|
I'm not a doctor, but I play
one in the pharmacy
Pharmacists in Alberta seek the
right not just to
fill prescriptions, but write them too
By Marguerite Crooks Slyfield
Sixty-year-old Belinda Levinson
was sitting at home one Saturday night, when she felt
the familiar symptoms of yet another UTI coming on.
She groaned, remembering that her prescription for ciprofloxacin
had run out. She didn't particularly feel like waiting
in the overcrowded emergency room, but where else would
she find a doctor at midnight to get her the pills?
Belinda's dilemma might soon be
a thing of the past at least in Alberta. The
Alberta College of Pharmacists (ACP) has submitted a
proposal to the Health Professions Advisory Board that
would allow pharmacists to prescribe Schedule 1 drugs
and to administer vaccines and other medications by
injections.
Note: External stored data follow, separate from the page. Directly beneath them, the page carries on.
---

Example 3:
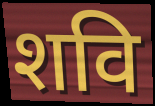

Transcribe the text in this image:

शवि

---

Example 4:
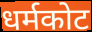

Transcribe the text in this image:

धर्मकोट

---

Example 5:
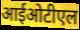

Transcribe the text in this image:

आईओटीएल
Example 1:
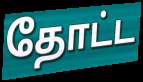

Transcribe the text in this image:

தோட்ட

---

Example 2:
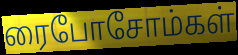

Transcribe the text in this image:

ரைபோசோம்கள்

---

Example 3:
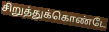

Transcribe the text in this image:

சிறுத்துக்கொண்டே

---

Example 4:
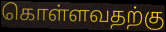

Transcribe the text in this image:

கொள்ளவதற்கு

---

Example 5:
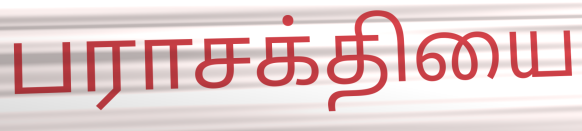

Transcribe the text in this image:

பராசக்தியை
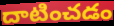
దాటించడం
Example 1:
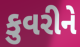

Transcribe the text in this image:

કુવરીને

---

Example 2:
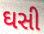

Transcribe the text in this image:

ઘસી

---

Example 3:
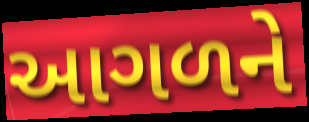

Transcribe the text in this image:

આગળને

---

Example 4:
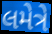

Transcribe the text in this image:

લમેત્રે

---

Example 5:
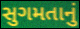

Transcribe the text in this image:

સુગમતાનું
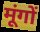
मूंगों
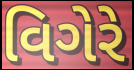
વિગેરે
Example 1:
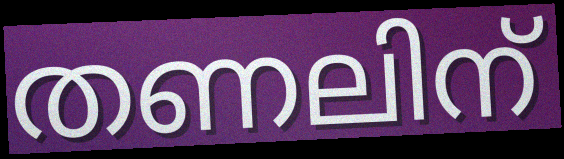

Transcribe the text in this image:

തണലിന്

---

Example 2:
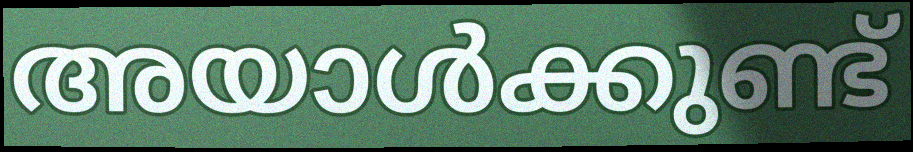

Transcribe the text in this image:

അയാൾക്കുണ്ട്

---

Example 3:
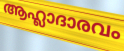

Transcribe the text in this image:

ആഹ്ലാദാരവം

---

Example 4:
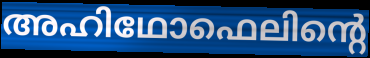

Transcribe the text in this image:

അഹിഥോഫെലിന്റെ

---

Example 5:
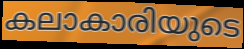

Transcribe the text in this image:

കലാകാരിയുടെ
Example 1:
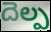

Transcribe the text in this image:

దెల్ప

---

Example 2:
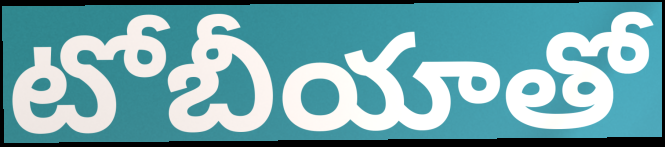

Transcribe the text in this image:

టోబీయాతో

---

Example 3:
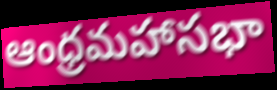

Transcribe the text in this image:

ఆంధ్రమహాసభా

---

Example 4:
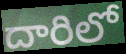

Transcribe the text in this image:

దారిలో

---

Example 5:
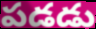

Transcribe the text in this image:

పడడు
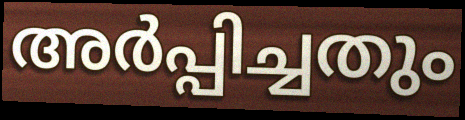
അർപ്പിച്ചതും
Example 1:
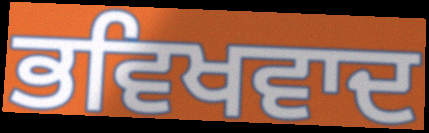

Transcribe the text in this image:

ਭਵਿਖਵਾਦ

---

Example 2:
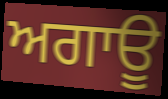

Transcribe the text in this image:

ਅਗਾਊ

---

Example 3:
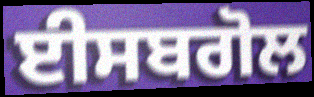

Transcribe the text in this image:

ਈਸਬਗੋਲ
The idea gets mixed reactions from doctors.
"I don't feel comfortable with pharmacists prescribing
Schedule 1 drugs without the necessary medical training,"
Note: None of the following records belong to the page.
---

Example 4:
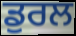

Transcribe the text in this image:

ਡੁਰਲ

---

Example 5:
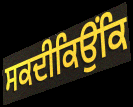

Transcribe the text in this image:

ਸਕਦੀਕਿਉਂਕਿ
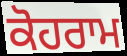
ਕੋਹਰਾਮ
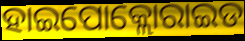
ହାଇପୋକ୍ଲୋରାଇଡ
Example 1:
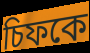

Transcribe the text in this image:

চিফকে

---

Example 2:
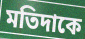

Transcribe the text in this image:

মতিদাকে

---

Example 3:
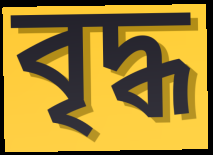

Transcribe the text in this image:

বৃদ্ধ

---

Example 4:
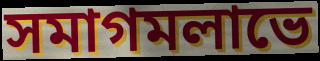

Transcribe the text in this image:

সমাগমলাভে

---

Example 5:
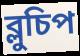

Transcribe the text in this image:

ব্লুচিপ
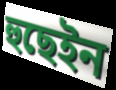
হুছেইন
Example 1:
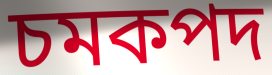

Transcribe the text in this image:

চমকপদ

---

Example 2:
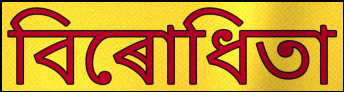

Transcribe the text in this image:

বিৰোধিতা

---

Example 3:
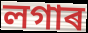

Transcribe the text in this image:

লগাৰ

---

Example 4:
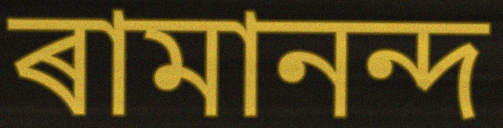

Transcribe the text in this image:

ৰামানন্দ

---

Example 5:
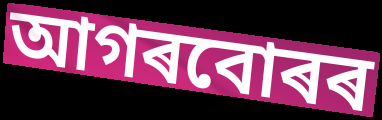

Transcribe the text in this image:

আগৰবোৰৰ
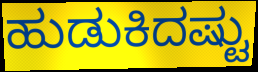
ಹುಡುಕಿದಷ್ಟು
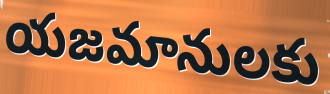
యజమానులకు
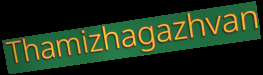
Thamizhagazhvan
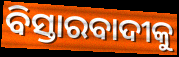
ବିସ୍ତାରବାଦୀକୁ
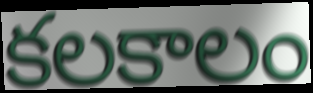
కలకాలం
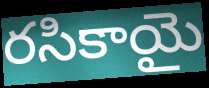
రసికాయై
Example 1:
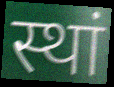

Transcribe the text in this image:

स्थां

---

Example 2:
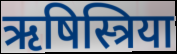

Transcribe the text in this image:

ऋषिस्त्रिया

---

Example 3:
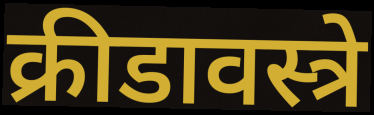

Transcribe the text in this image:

क्रीडावस्त्रे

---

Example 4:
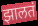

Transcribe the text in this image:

झालतं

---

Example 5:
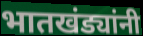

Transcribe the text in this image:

भातखंड्यांनी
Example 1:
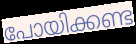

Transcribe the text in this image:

പോയിക്കണ്ട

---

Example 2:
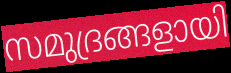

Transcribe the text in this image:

സമുദ്രങ്ങളായി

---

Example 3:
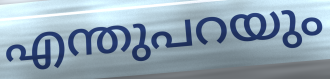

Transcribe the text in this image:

എന്തുപറയും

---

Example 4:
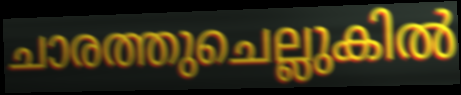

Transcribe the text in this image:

ചാരത്തുചെല്ലുകിൽ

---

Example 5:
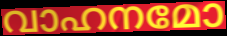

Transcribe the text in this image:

വാഹനമോ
says Dr David Yue, a family physician in Edmonton. "But
for immunizations and vaccine injections, I don't have
too much of a problem."
As for the pharmacists, they argue
that patients don't always get sick at a convenient
time to see a doctor, and so don't get the immediate
help they need. They think doctors are reluctant to
share this control. Dr Yue isn't so sure. "Access to
medical clinics from 9am to 10pm isn't a major problem
since there are quite a few walk-in clinics in major
cities," he says. "And if patients need assistance after
10pm, most pharmacies are closed anyway."
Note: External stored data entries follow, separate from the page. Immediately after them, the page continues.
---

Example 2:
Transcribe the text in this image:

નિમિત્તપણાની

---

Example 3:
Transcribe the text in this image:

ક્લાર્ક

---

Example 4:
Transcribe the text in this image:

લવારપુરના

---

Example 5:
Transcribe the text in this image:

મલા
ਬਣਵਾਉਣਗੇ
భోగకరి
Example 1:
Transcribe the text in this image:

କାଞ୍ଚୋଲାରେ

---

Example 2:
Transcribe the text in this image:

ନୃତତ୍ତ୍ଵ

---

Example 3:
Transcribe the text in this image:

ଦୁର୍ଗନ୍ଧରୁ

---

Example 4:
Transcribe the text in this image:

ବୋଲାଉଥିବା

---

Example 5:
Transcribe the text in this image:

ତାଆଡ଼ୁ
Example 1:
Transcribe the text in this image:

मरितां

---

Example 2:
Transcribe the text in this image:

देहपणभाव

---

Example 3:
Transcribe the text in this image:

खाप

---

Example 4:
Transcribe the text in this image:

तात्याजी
Pharmacists may bristle at any
suggestion that their knowledge of medications is not
up to par but the Canadian Medical Association (CMA)
is sceptical too. After all, prescribing is only one
aspect of overall patient care.
In a report prepared for the ACP
titled Pharmacists Prescribing in Alberta: An Examination
of the Literature and Pharmacist Practices, Rosemary
Bacovsky lays out new roles for pharmacists. She stresses
that what's attractive is that pharmacists can be more
accessible than doctors and anyway they're already providing
drugs to patients in emergency situations.
Susan Haunholter, President of
the Pharmacists Association of Alberta, admits that
there are still some outstanding questions to be addressed.
One is the need for pharmacists to obtain increased
liability insurance. These costs certainly complicate
the situation. Dr Yue agrees. "I'm not sure if pharmacists
are aware that with these prescribing privileges, they
will be exposed to more litigations," he says.
From a global perspective, it's
clear that the role of pharmacists is changing. In the
UK, pharmacists and nurses have recently been given
supplemental prescribing authority. This gives them
the power to prescribe in partnership with doctors.
In the US, more than half of all states now have some
similar forms of cooperation.
In Canada, pharmacists are now
recognized as 'medical practitioners' by the federal
government. This allows pharmacists to issue tax receipts
for professional services. Roy Romanow's federal commission
on the future of healthcare in Canada came down off
the fence and urged increased responsibilities for pharmacists.
Ms Bacovsky feels momentum is inevitable.
"The evolution of pharmacists prescribing will be primarily
dependent upon health system design, acceptance by the
public, acceptance by physicians, reimbursement, and
acceptance by pharmacists," she writes. She stresses
that, "it will vary with the practice environments.
These include structured multi-disciplinary healthcare
environments like hospitals, continuing care facilities,
and primary care clinics."
For now, Belinda and her fellow
patients can only sit back and watch the show.